→ Okuma Metni:
GIDA GÜVENLİĞİ İÇİN BAKLİYATIN ÖNEMİ

Gıda Güvenliği için bakliyat üretimi ve tüketimi tarımsal planlamaların ve dengeli beslenmenin merkezine alındı. Küresel iklim değişikliği ve salgın sürecinde ön plana çıkan ‘’gıda güvencesi ve beslenme güvenliği’’ dikkate alınarak bakliyat üretiminde sürdürülebilirliğin sağlanması önem arz etmektedir. Dünya genelinde yapılan araştırmalar önümüzdeki süreçte kuraklık başta olmak üzere olumsuz iklim koşullarının devam edeceği öngörülmektedir. Son yıllarda küresel ısınmaya bağlı olarak, yağışların azalması verim kaybına neden oluyor. Artan kuraklık riskine karşı arz güvenliğinin sağlanabilmesi için sürdürülebilir tarım sistemlerine geçiş sürecinin hızlandırılması gerekiyor. Çevre açısından bakliyat benzersiz çözümler üretir, toprağı korur. Karbon salınımı azaltıcı özelliği ile küresel ısınmaya karşı fayda sağlar. Yediklerimiz sadece kendi sağlığımız için değil, çevre içinde çok önemli. Bugün “sağlıklı insanlar sağlıklı gezegen” temasına uygun hızla artan dünya nüfusuna çevresel açıdan sürdürülebilir, ekonomik, sağlıklı güvenli gıda sağlayabilecek doğaya yararlı sistemleri oluşturmaya ihtiyaç var. Gelecek nesillere sağlıklı bir gezegen bırakma noktasında bakliyatlar kilit rol oynamaktadır. Çünkü baklagiller havadaki azotun ve potasyumun toprağa aktarılması açısından ekolojik özelliklere sahiptir. Yetişirken toprağa nitrojen takviyesi yapar ve bu şekilde toprağın ömrünü uzatır. Bakliyat ürünlerinin en önemli özelliği ise sürdürülebilir tarıma olan katkısıdır. Birçok ülke tarım alanlarında sürdürülebilirliği sağladığı ve tarla verimini artırdığı için bakliyat ekimine yöneldi. Gıda güvencesi ve gıda güvenliğinin sürdürülebilir olması gelecek nesiller için sağlıklı yaşamak anlamına gelmektedir. Sürdürülebilir bir tarım için daha az kaynak kullanarak, daha çok verim elde etmek önem arz etmektedir. Kaynakları verimli olarak kullanmazsak sürdürülebilir bir gelecekten söz edemeyiz. Gelecek kuşaklara yaşanabilir bir dünya bırakmak adına yer kürenin ortak sorunları ile mücadele kapsamı ne kadar geniş tutulursa o kadar etki yaratacağı düşüncesindeyiz.

→ Sağlanan Malzeme:
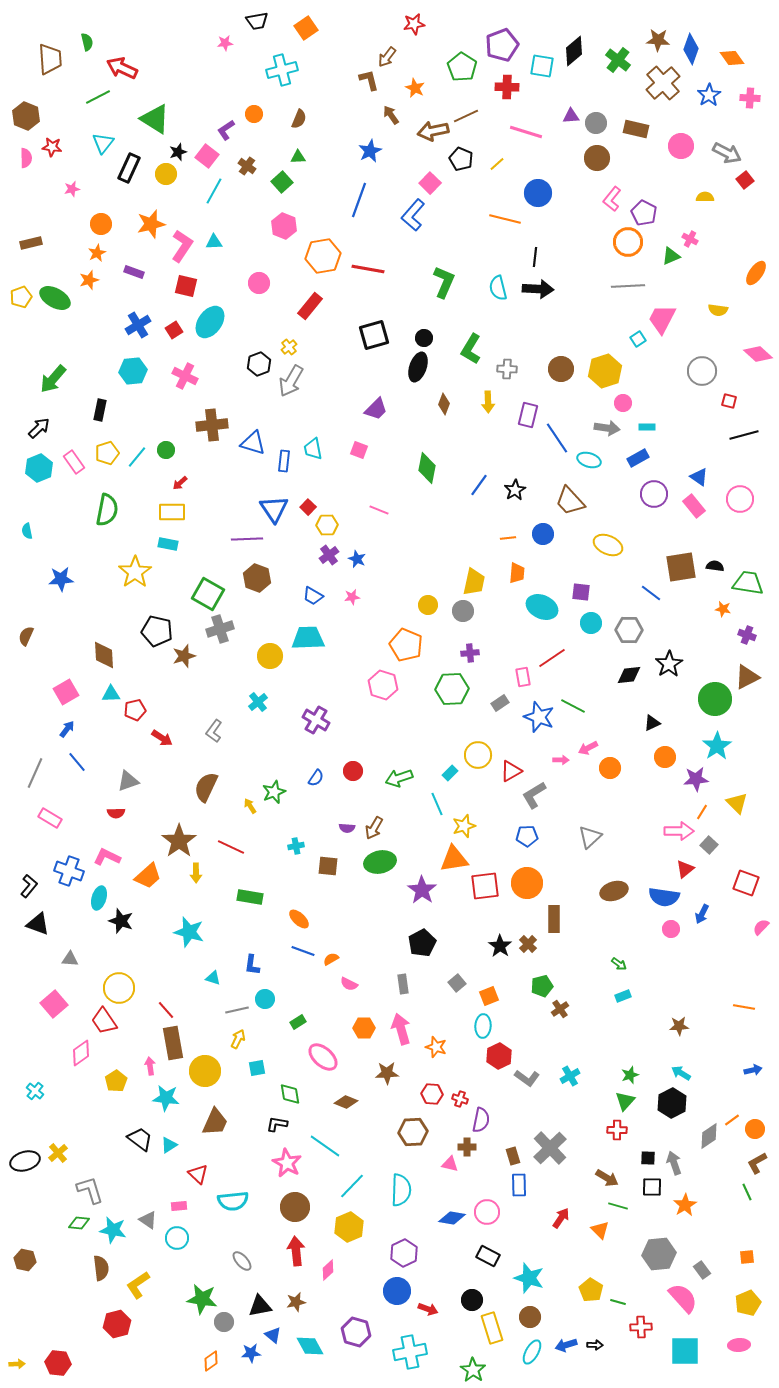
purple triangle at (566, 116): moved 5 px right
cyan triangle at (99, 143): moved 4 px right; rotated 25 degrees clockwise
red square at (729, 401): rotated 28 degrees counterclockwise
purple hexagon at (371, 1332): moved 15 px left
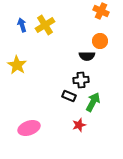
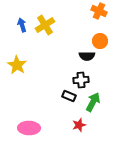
orange cross: moved 2 px left
pink ellipse: rotated 20 degrees clockwise
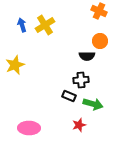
yellow star: moved 2 px left; rotated 18 degrees clockwise
green arrow: moved 2 px down; rotated 78 degrees clockwise
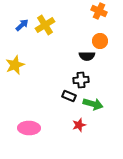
blue arrow: rotated 64 degrees clockwise
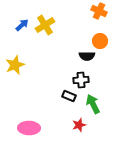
green arrow: rotated 132 degrees counterclockwise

→ Görev:
Bakliyat ve gıda güvenliği metninde bakliyatın ya da baklagillerin toprak üzerindeki etkisi olarak anılan her şeyi listeleyiniz. Yalnızca "toprak" sözcüğünün geçtiği ifadeleri dikkate alınız.

→ Yazılı Yanıt:
- Toprağı korur.
- Havadaki azotun ve potasyumun toprağa aktarılmasını sağlar.
- Yetişirken toprağa nitrojen takviyesi yapar.
- Toprağın ömrünü uzatır.